Prior to any trading account being opened, all potential clients wishing to trade under the guidelines of a portfolio margined account will undergo an interview with GlobalVest' Senior registered option principal in order for the firm to ascertain the client's knowledge of option trading, option strategies, and the risks associated with a portfolio margined account. In addition, all required account documentation is to be completed and reviewed by both GlobalVest and its clearing firm prior to an account approval and opening. GlobalVest reserves the right to approve or not approve an account for portfolio margin status for any reason. GlobalVest also reserves the right to sell out any position at any time in a portfolio-margined account.

Important Disclaimers Regarding Portfolio Margin Accounts:

    Certain risk guidelines for Portfolio Margin accounts are set by the SEC, other regulatory agencies, Bank of America Merrill Lynch, Penson Financial and GlobalVest and differ depending on the type of instruments in a trading account and other factors.
    Portfolio margin risk levels and related capital requirements can significantly vary day-to-day depending on the volatility of positions in a portfolio and on the movements of the overall market.
    The potential loss for the writing of uncovered puts and calls is unlimited and the use of margining may accelerate the velocity of potential losses and may require additional capital to cover any and all margining requirements.
    Multiple leg option strategies, including spreads, will incur multiple commission charges.
    High trading volumes and potential congested system access may delay execution of trades.
    All contents of this document are for educational purposes only. GlobalVest do not offer investment advice.
    Please note that options are not suitable for all investors and investing in options carries substantial risk. Because of the importance of tax considerations to all options transactions, investors considering options should consult with a tax advisor as to how taxes affect the outcome of contemplated options transactions.
    Individuals should not enter into options transactions until they have read and understood the risk disclosure document titled "Characteristics and Risks of Standardized Options." To obtain a copy of the Options Disclosure Document contact us at 646-201-5026.
    Portfolio Margin risks do not represent all risks associated with positions in a particular portfolio. Dramatic day-to-day changes in the implied volatilities are not represented in the risk analysis. Margin requirements may be significantly greater than simple Risk-Based Haircuts (RBH) calculations. RBH is not a Value at Risk (VAR) calculation and does not make a correlation between stocks in a portfolio.

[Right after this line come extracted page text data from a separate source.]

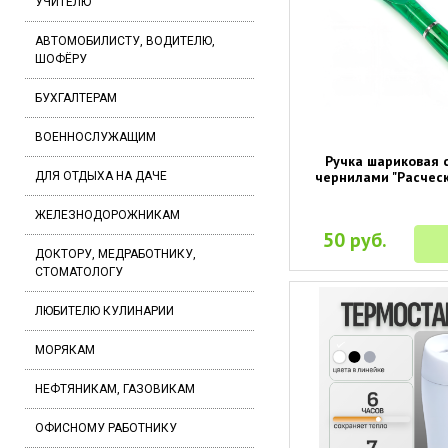
УЧИТЕЛЮ
АВТОМОБИЛИСТУ, ВОДИТЕЛЮ,
ШОФЁРУ
БУХГАЛТЕРАМ
ВОЕННОСЛУЖАЩИМ
Ручка шариковая 
чернилами "Расческ
ДЛЯ ОТДЫХА НА ДАЧЕ
ЖЕЛЕЗНОДОРОЖНИКАМ
50 руб.
ДОКТОРУ, МЕДРАБОТНИКУ,
СТОМАТОЛОГУ
ЛЮБИТЕЛЮ КУЛИНАРИИ
МОРЯКАМ
НЕФТЯНИКАМ, ГАЗОВИКАМ
ОФИСНОМУ РАБОТНИКУ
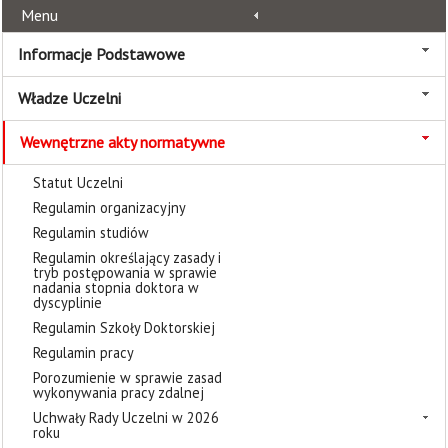
Menu
Informacje Podstawowe
Władze Uczelni
Wewnętrzne akty normatywne
Statut Uczelni
Regulamin organizacyjny
Regulamin studiów
Regulamin określający zasady i
tryb postępowania w sprawie
nadania stopnia doktora w
dyscyplinie
Regulamin Szkoły Doktorskiej
Regulamin pracy
Porozumienie w sprawie zasad
wykonywania pracy zdalnej
Uchwały Rady Uczelni w 2026
roku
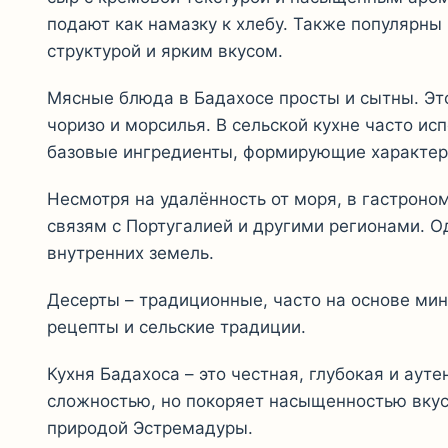
подают как намазку к хлебу. Также популярны
структурой и ярким вкусом.
Мясные блюда в Бадахосе просты и сытны. Это
чоризо и морсилья. В сельской кухне часто ис
базовые ингредиенты, формирующие характер
Несмотря на удалённость от моря, в гастроно
связям с Португалией и другими регионами. О
внутренних земель.
Десерты – традиционные, часто на основе ми
рецепты и сельские традиции.
Кухня Бадахоса – это честная, глубокая и аут
сложностью, но покоряет насыщенностью вкус
природой Эстремадуры.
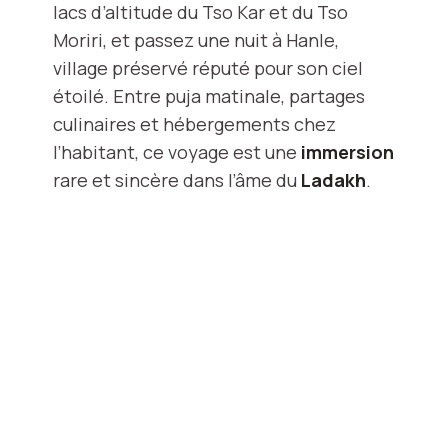
lacs d’altitude du Tso Kar et du Tso
Moriri, et passez une nuit à Hanle,
village préservé réputé pour son ciel
étoilé. Entre puja matinale, partages
culinaires et hébergements chez
l’habitant, ce voyage est une
immersion
rare et sincère dans l’âme du
Ladakh
.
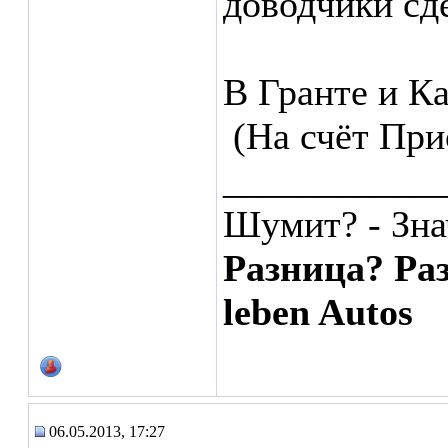
доводчики сд
В Гранте и Ка
(На счёт При
___________
Шумит? - Зна
Разница? Раз
leben Autos
06.05.2013, 17:27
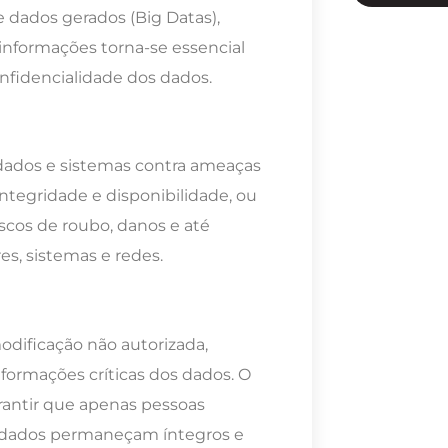
e dados gerados (Big Datas),
informações torna-se essencial
onfidencialidade dos dados.
dados e sistemas contra ameaças
tegridade e disponibilidade, ou
riscos de roubo, danos e até
es, sistemas e redes.
odificação não autorizada,
nformações críticas dos dados. O
arantir que apenas pessoas
s dados permaneçam íntegros e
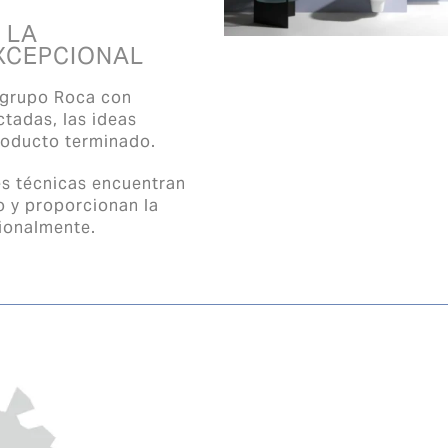
 LA
EXCEPCIONAL
 grupo Roca con
ctadas, las ideas
roducto terminado.
s técnicas encuentran
o y proporcionan la
ionalmente.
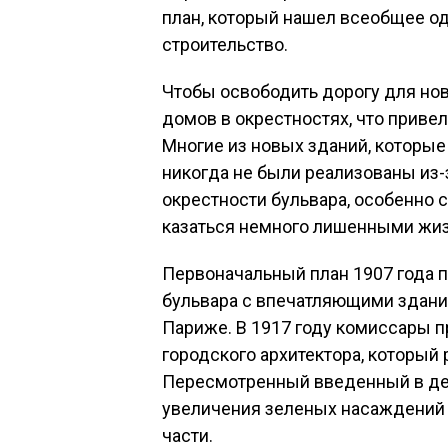
план, который нашел всеобщее од
строительство.
Чтобы освободить дорогу для но
домов в окрестностях, что приве
Многие из новых зданий, которые
никогда не были реализованы из-
окрестности бульвара, особенно с
казаться немного лишенными жиз
Первоначальный план 1907 года 
бульвара с впечатляющими здания
Париже. В 1917 году комиссары 
городского архитектора, который
Пересмотренный введенный в дей
увеличения зеленых насаждений 
части.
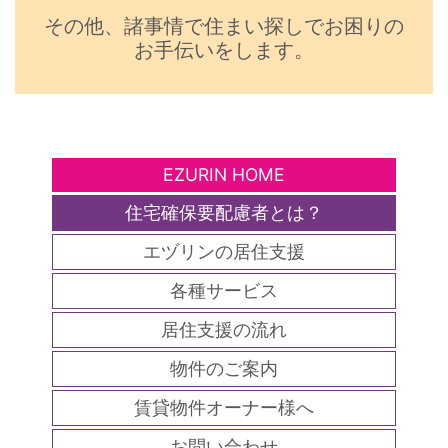
その他、諸事情で住まい探しでお困りの
お手伝いをします。
EZURIN HOME
住宅確保要配慮者とは？
エヅリンの居住支援
各種サービス
居住支援の流れ
物件のご案内
賃貸物件オーナー様へ
お問い合わせ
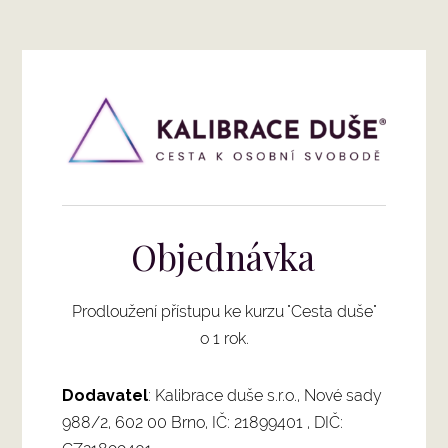
Objednávka
Prodloužení přístupu ke kurzu "Cesta duše"
o 1 rok.
Dodavatel
: Kalibrace duše s.r.o., Nové sady
988/2, 602 00 Brno, IČ: 21899401 , DIČ:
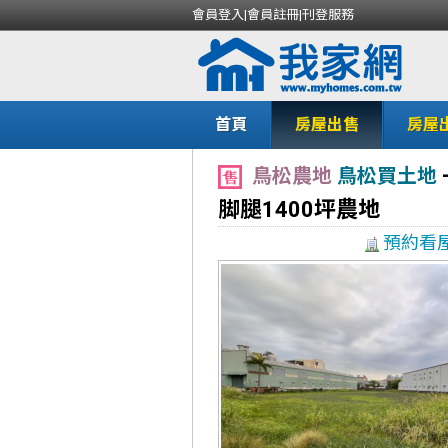
會員登入
|
會員註冊
|
刊登服務
首頁
房屋出售
房屋
鳥松農地
鳥松買土地
脚腿1400坪農地
預約看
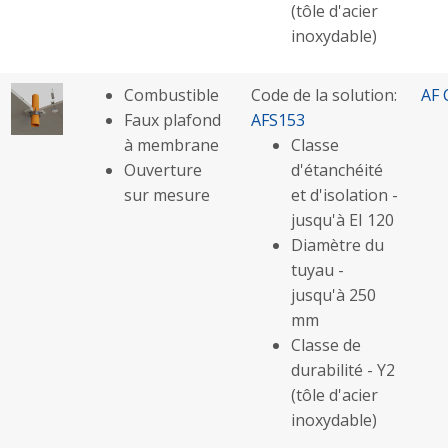
(tôle d'acier
inoxydable)
Combustible
Code de la solution:
AF 
Faux plafond
AFS153
à membrane
Classe
Ouverture
d'étanchéité
sur mesure
et d'isolation -
jusqu'à EI 120
Diamètre du
tuyau -
jusqu'à 250
mm
Classe de
durabilité - Y2
(tôle d'acier
inoxydable)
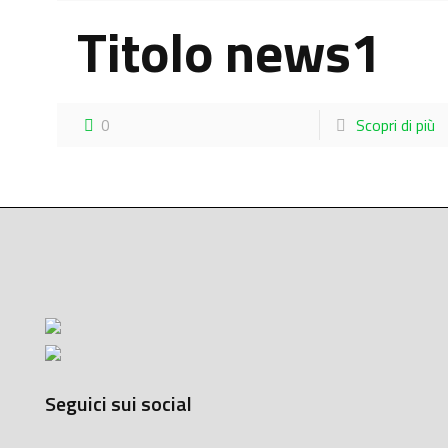
Titolo news1
0
Scopri di più
Seguici sui social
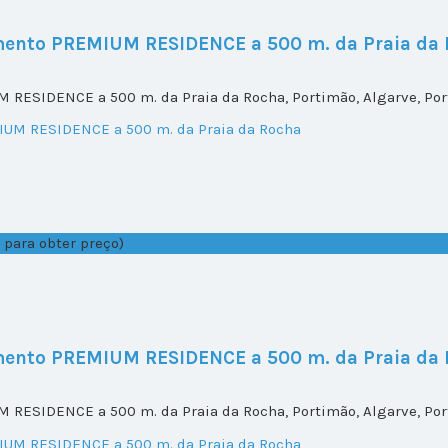
mento PREMIUM RESIDENCE a 500 m. da Praia da
RESIDENCE a 500 m. da Praia da Rocha, Portimão, Algarve, Por
 para obter preço)
mento PREMIUM RESIDENCE a 500 m. da Praia da
RESIDENCE a 500 m. da Praia da Rocha, Portimão, Algarve, Por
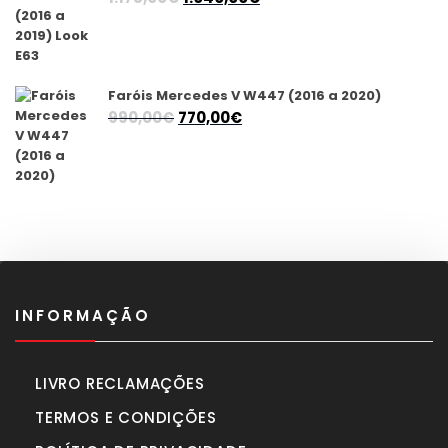
preço
preço
original
atual
era:
é:
1.175,00€.
1.040,00€.
Faróis Mercedes V W447 (2016 a 2020)
O
O
990,00
€
770,00
€
preço
preço
original
atual
era:
é:
990,00€.
770,00€.
INFORMAÇÃO
LIVRO RECLAMAÇÕES
TERMOS E CONDIÇÕES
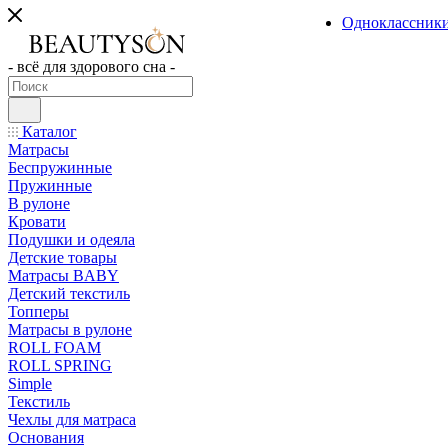
Одноклассник
- всё для здорового сна -
Каталог
Матрасы
Беспружинные
Пружинные
В рулоне
Кровати
Подушки и одеяла
Детские товары
Матрасы BABY
Детский текстиль
Топперы
Матрасы в рулоне
ROLL FOAM
ROLL SPRING
Simple
Текстиль
Чехлы для матраса
Основания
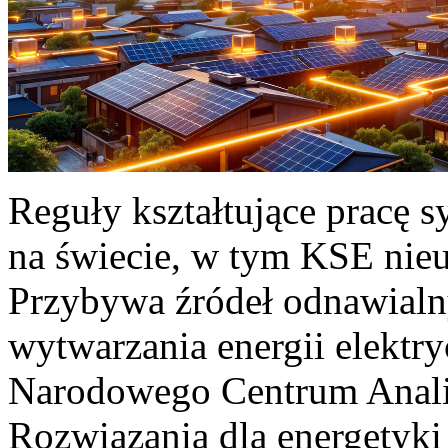
Reguły kształtujące pracę 
na świecie, w tym KSE nieu
Przybywa źródeł odnawialn
wytwarzania energii elektr
Narodowego Centrum Anali
Rozwiązania dla energetyki 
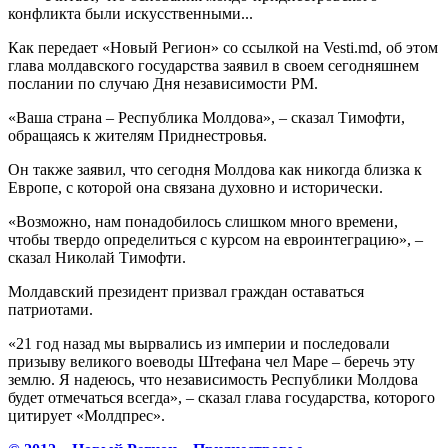
конфликта были искусственными...
Как передает «Новый Регион» со ссылкой на Vesti.md, об этом
глава молдавского государства заявил в своем сегодняшнем
послании по случаю Дня независимости РМ.
«Ваша страна – Республика Молдова», – сказал Тимофти,
обращаясь к жителям Приднестровья.
Он также заявил, что сегодня Молдова как никогда близка к
Европе, с которой она связана духовно и исторически.
«Возможно, нам понадобилось слишком много времени,
чтобы твердо определиться с курсом на евроинтеграцию», –
сказал Николай Тимофти.
Молдавский президент призвал граждан оставаться
патриотами.
«21 год назад мы вырвались из империи и последовали
призыву великого воеводы Штефана чел Маре – беречь эту
землю. Я надеюсь, что независимость Республики Молдова
будет отмечаться всегда», – сказал глава государства, которого
цитирует «Молдпрес».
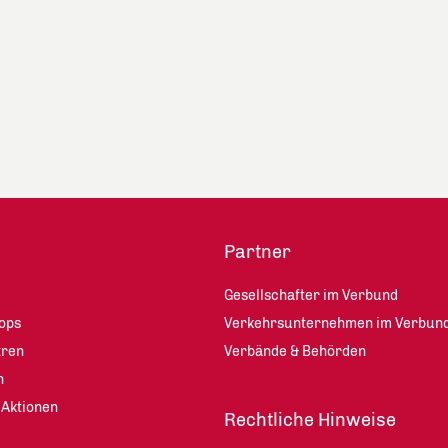
Partner
Gesellschafter im Verbund
ops
Verkehrsunternehmen im Verbun
tren
Verbände & Behörden
n
 Aktionen
Rechtliche Hinweise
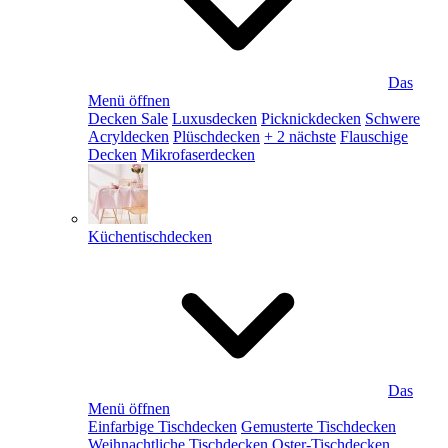
Das
Menü öffnen
Decken Sale
Luxusdecken
Picknickdecken
Schwere
Acryldecken
Plüschdecken
+ 2 nächste
Flauschige
Decken
Mikrofaserdecken
Küchentischdecken
Das
Menü öffnen
Einfarbige Tischdecken
Gemusterte Tischdecken
Weihnachtliche Tischdecken
Oster-Tischdecken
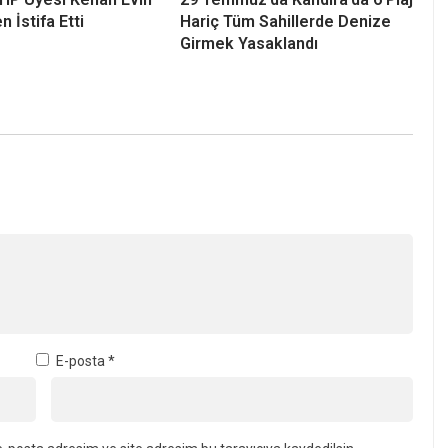
n İstifa Etti
Hariç Tüm Sahillerde Denize
Girmek Yasaklandı
E-posta
*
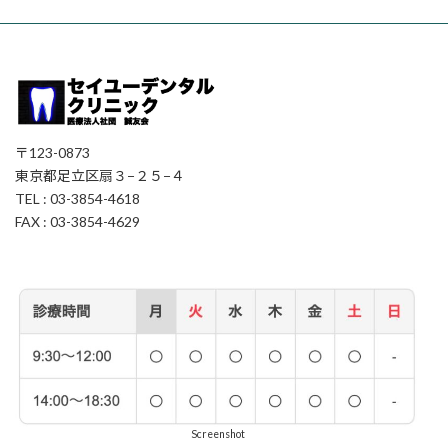
〒123-0873
東京都足立区扇３−２５−４
TEL : 03-3854-4618
FAX : 03-3854-4629
Screenshot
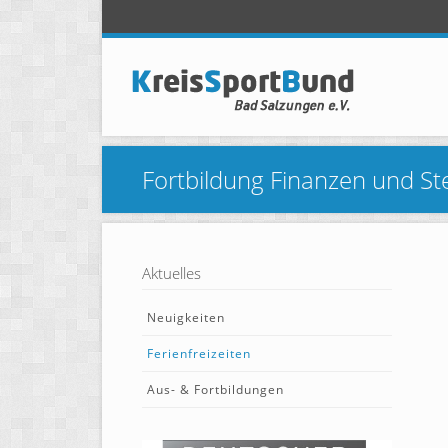
Fortbildung Finanzen und St
Aktuelles
Neuigkeiten
Ferienfreizeiten
Aus- & Fortbildungen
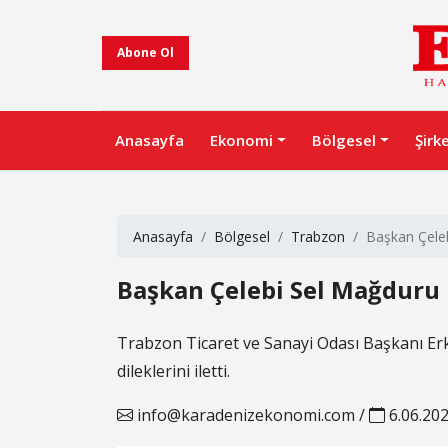
Abone Ol
Anasayfa
Ekonomi
Bölgesel
Şirk
Anasayfa
Bölgesel
Trabzon
Başkan Çeleb
Başkan Çelebi Sel Mağduru İ
Trabzon Ticaret ve Sanayi Odası Başkanı Erku
dileklerini iletti.
info@karadenizekonomi.com
/
6.06.20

    GlobalVest and its clearing firm will apply their own risk guidelines and limits to all approved portfolio margined accounts. These guidelines and limits may be more stringent than what is available under portfolio margining rules. GlobalVest may also require additional margin beyond the risk-based margin requirements, particularly for positions with naked or uncovered calls or puts.
    Note that you can lose more funds than you deposit in the margin account; GlobalVest can increase its "house" maintenance margin requirements at any time and is not required to provide you advance written notice; and you are not entitled to an extension of time on a margin call.
    Please note that current or pending portfolio margining rules, guidelines and requirements are subject to change by the SEC, NYSE or other regulatory entities.